### [Task directions]
Once the line with "can pass it" is found in the entries below, repeat it and each following line exactly, up to and including the line with "difficulty that is". Add no other lines.

### [Excerpted data]
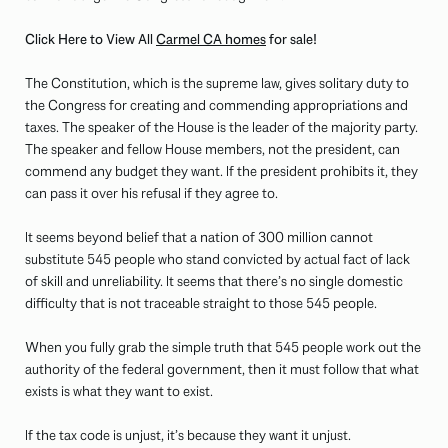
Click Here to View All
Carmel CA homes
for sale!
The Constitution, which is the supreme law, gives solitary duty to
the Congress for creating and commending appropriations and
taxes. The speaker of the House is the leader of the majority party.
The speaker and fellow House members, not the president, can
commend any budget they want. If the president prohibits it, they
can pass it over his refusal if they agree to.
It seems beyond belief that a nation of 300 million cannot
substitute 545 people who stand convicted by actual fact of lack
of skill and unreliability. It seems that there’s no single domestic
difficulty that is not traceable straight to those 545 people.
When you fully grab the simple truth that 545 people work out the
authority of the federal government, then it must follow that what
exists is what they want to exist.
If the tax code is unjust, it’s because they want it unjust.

### [Answer space]
can pass it over his refusal if they agree to.
It seems beyond belief that a nation of 300 million cannot
substitute 545 people who stand convicted by actual fact of lack
of skill and unreliability. It seems that there’s no single domestic
difficulty that is not traceable straight to those 545 people.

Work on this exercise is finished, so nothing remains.